# Start of Dataset rows

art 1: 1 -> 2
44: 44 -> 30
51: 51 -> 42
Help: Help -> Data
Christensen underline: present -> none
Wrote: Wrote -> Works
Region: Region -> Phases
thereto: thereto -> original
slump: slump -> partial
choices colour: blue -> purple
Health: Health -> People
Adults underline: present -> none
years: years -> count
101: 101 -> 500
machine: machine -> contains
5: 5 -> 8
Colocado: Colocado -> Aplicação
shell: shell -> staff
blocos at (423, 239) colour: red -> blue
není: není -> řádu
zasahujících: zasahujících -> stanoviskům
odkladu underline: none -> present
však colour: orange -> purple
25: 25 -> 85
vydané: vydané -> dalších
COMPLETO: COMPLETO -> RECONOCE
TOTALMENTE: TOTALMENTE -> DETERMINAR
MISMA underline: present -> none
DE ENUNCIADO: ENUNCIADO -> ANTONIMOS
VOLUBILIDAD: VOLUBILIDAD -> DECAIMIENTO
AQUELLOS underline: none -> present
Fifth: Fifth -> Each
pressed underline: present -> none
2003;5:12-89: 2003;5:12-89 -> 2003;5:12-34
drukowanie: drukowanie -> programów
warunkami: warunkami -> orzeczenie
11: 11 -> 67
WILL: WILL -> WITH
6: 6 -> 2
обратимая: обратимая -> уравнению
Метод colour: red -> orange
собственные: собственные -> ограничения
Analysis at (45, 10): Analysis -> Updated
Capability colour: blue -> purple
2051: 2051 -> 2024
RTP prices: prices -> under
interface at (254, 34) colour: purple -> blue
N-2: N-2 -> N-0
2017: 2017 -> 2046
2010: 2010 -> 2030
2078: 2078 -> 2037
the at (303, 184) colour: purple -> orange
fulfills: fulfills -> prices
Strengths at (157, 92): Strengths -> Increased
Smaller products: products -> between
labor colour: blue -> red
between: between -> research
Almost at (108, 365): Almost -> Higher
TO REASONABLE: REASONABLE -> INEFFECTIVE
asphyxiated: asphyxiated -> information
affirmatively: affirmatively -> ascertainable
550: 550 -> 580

# End of Dataset rows

# [Problem details]
Reproduce every one of the lines above without changing anything.

# [Result of this exercise]
art 1: 1 -> 2
44: 44 -> 30
51: 51 -> 42
Help: Help -> Data
Christensen underline: present -> none
Wrote: Wrote -> Works
Region: Region -> Phases
thereto: thereto -> original
slump: slump -> partial
choices colour: blue -> purple
Health: Health -> People
Adults underline: present -> none
years: years -> count
101: 101 -> 500
machine: machine -> contains
5: 5 -> 8
Colocado: Colocado -> Aplicação
shell: shell -> staff
blocos at (423, 239) colour: red -> blue
není: není -> řádu
zasahujících: zasahujících -> stanoviskům
odkladu underline: none -> present
však colour: orange -> purple
25: 25 -> 85
vydané: vydané -> dalších
COMPLETO: COMPLETO -> RECONOCE
TOTALMENTE: TOTALMENTE -> DETERMINAR
MISMA underline: present -> none
DE ENUNCIADO: ENUNCIADO -> ANTONIMOS
VOLUBILIDAD: VOLUBILIDAD -> DECAIMIENTO
AQUELLOS underline: none -> present
Fifth: Fifth -> Each
pressed underline: present -> none
2003;5:12-89: 2003;5:12-89 -> 2003;5:12-34
drukowanie: drukowanie -> programów
warunkami: warunkami -> orzeczenie
11: 11 -> 67
WILL: WILL -> WITH
6: 6 -> 2
обратимая: обратимая -> уравнению
Метод colour: red -> orange
собственные: собственные -> ограничения
Analysis at (45, 10): Analysis -> Updated
Capability colour: blue -> purple
2051: 2051 -> 2024
RTP prices: prices -> under
interface at (254, 34) colour: purple -> blue
N-2: N-2 -> N-0
2017: 2017 -> 2046
2010: 2010 -> 2030
2078: 2078 -> 2037
the at (303, 184) colour: purple -> orange
fulfills: fulfills -> prices
Strengths at (157, 92): Strengths -> Increased
Smaller products: products -> between
labor colour: blue -> red
between: between -> research
Almost at (108, 365): Almost -> Higher
TO REASONABLE: REASONABLE -> INEFFECTIVE
asphyxiated: asphyxiated -> information
affirmatively: affirmatively -> ascertainable
550: 550 -> 580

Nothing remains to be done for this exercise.